# FRAGMENTO DE PÁGINA
LLEGÓ A LA DIRECTIVA: “Don Miguel Heded iba a tomar la presidencia luego de que don José Manuel Fernández salió en esa época. Él Licey estaba teniendo dificultades económicas, porque no hay que negar las cosas, hay que decirlas como eran. O sea, los presidentes tenían que hacer muchas cosas para mantener el equipo a flote. Cuando él la va a asumir le pide a la directiva, que eran todos personas más de 50 a 60 años, dice que hay que inyectar directivos jóvenes, y lógico que tuvieron de acuerdo, porque tenía el poder económico, hay que decirlo, en ese entonces era así, y pues entramos Miguel Guerra y yo”.

“Mi papá se niega porque él dice que no era justo que dos del mismo apellido tuvieran dos votos en la directiva, porque hay decisiones que se toman. Entonces no era justo que tuviéramos dos votos los Ravelo. Don Miguel insiste, insiste y se le busca la vuelta de que los votos entre nosotros sea uno solo. Yo no recuerdo exactamente el asunto, pero don Miguel convenció a mi papá. De ahí mi papá me instruyó y me dice ‘tú sabes que vas a ir a reuniones con un grupo de personas que no se pueden insultar. Ellos son amigos de infancia no te metas en pleito de ellos. Tú sólo escuchas y das tu opinión real de lo que tú crees. Pero nunca te vayas de un bando o de otro. Entonces empezó todo y éramos el enlace con la gerencia Guerra y yo. Osea éramos las personas que manejamos las cosas de operaciones”.

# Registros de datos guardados
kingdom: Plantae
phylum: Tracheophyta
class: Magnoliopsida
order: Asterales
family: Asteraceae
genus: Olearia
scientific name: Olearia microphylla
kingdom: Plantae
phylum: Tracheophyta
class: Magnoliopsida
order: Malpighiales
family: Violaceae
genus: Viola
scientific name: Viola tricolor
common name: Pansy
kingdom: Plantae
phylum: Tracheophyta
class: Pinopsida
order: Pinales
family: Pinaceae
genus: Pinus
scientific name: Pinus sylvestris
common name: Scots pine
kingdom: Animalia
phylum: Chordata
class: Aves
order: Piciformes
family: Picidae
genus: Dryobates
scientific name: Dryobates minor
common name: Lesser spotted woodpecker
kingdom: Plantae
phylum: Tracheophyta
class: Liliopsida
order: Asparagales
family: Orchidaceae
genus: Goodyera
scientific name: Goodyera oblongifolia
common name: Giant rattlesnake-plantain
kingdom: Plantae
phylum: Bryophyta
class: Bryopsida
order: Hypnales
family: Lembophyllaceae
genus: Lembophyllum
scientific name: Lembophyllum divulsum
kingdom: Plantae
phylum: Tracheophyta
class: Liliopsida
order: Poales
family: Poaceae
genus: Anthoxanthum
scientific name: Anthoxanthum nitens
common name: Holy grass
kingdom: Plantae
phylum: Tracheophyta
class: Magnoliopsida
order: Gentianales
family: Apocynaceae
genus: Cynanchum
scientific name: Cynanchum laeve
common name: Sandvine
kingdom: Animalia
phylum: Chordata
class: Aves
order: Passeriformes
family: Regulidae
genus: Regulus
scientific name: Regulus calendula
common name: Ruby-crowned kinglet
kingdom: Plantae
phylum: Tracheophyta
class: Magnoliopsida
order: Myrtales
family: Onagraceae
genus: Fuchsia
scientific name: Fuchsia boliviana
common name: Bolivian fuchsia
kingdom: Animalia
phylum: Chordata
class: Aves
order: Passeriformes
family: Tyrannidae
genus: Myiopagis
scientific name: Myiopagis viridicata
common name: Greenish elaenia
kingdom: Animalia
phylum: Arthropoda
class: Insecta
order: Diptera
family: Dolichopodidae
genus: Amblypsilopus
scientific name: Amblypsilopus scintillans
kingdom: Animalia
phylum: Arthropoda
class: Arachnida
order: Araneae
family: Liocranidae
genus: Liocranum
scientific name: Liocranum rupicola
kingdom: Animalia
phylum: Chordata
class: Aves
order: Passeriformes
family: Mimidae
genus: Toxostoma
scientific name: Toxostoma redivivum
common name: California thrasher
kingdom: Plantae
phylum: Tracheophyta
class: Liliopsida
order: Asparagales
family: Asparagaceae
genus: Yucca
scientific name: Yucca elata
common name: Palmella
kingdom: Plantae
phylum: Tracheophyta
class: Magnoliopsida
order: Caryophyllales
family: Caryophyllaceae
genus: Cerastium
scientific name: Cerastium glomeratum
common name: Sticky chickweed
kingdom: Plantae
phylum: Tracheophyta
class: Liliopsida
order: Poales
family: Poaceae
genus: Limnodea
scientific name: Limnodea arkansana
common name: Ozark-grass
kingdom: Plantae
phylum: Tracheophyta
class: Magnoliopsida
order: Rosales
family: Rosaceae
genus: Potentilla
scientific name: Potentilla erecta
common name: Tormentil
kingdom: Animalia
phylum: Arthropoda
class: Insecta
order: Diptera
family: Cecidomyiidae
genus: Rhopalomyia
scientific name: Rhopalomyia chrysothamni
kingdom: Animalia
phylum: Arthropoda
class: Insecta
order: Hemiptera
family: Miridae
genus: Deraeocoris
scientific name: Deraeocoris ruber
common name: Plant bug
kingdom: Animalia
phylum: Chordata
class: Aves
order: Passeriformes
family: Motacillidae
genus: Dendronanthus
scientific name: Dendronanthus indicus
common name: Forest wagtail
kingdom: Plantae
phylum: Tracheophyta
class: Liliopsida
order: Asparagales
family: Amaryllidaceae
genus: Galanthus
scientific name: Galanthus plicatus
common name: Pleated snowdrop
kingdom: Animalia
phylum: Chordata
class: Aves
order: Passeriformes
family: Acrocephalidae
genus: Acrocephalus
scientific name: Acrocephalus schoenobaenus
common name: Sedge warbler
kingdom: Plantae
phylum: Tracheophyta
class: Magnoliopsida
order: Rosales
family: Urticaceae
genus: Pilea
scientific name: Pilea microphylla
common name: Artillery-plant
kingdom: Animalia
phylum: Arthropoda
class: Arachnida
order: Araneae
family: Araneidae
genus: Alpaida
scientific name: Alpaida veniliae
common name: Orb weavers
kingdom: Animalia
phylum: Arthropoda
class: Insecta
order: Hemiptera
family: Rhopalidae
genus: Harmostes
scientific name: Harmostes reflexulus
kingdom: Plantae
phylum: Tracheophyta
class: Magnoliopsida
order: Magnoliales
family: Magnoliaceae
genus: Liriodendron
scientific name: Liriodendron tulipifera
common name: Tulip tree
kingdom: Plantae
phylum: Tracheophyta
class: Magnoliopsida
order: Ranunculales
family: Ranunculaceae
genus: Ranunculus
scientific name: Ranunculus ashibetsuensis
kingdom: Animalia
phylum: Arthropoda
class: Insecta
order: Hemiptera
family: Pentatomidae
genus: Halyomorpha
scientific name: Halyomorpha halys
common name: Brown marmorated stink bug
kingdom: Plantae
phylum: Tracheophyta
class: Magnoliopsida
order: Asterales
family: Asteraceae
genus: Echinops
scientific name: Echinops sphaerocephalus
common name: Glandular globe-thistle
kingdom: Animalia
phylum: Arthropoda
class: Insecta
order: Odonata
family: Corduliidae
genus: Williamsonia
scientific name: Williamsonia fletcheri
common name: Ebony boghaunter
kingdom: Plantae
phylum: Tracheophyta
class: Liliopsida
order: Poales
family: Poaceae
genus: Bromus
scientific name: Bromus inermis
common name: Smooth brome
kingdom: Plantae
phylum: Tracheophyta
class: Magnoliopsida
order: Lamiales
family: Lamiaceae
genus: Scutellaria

# TAREA PRÁCTICA
Explica, según el fragmento sobre la directiva del Licey, por qué el papá de quien narra se negó al principio a que ambos formaran parte de la directiva.

# SOLUCIÓN DEL EJERCICIO
Se negó porque consideraba injusto que dos personas con el mismo apellido, los Ravelo, tuvieran dos votos en la directiva, ya que allí se toman decisiones.